1>as for any tires, keep the track clean.


2> sometimes you put on a pair of tires and you have too much grip. You put on another pair and there is too much slide. So, what I have done is put 1 of each on the car and found that has helped the drive-ability of the car. because they are slip on tires, it is easy to swap them around. So you may find that 1 black supertire and 1 orange may be the ticket.

3>ovals and some road courses may benefit from a stagger setup. Again using supertires make easy to swap and test tires.

4>warped chassis: adding a bigger or small tire can fix the problem, nothing like having 4 wheels on the ground.

5>using a smaller hub than the tire ID can add a little slip differential to the car smoothing out the turns. you want a hair of slip before the hub and tire sync up.

I run mine dry, but I have heard of others that use a little oil

6>The nice thing with super tires is the rounded edge which some folks run on the inside of the hub. My testing shows they run better on the out side.
but the track and driving style is the key.

just some thoughts


----------



## alpink (Aug 22, 2010)

am I having deja vu? 
LOL


----------



## slotking (May 27, 2008)

yes

I figure to put on multiple BB just to help out those that want it


----------



## alpink (Aug 22, 2010)

LOL slotking
and
thank you


----------



## Rich Dumas (Sep 3, 2008)

If your car has too much grip when the tires are clean try cleaning just one tire. I race with a guy that does that all of the time.


----------



## slotking (May 27, 2008)

> If your car has too much grip when the tires are clean try cleaning just one tire. I race with a guy that does that all of the time.
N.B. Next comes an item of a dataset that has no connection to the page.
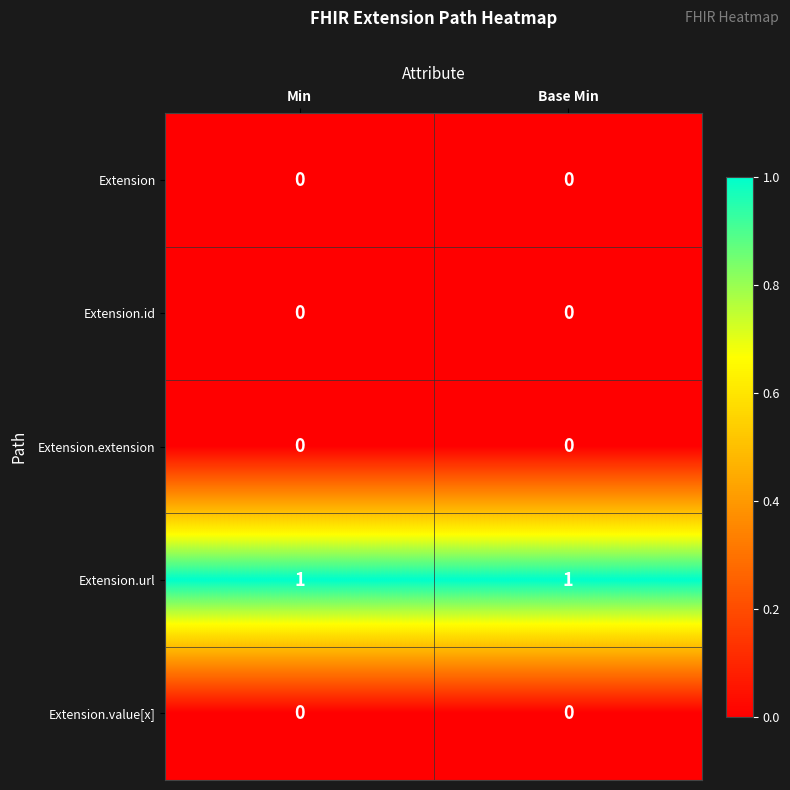

How many distinct data groups are displayed?

5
that is why he can try another compound on the other side.
no need to remember which side to clean.

JMHO


----------



## Bubba 123 (Sep 10, 2010)

slotking said:


> that is why he can try another compound on the other side.
> no need to remember which side to clean.
> 
> JMHO


mine, just "Throw" a back tire, then do a "Spin-out" LOL :thumbsup:

Bubba 123 :wave:

OH, Slotking, BIG TY 4 info :thumbsup:


----------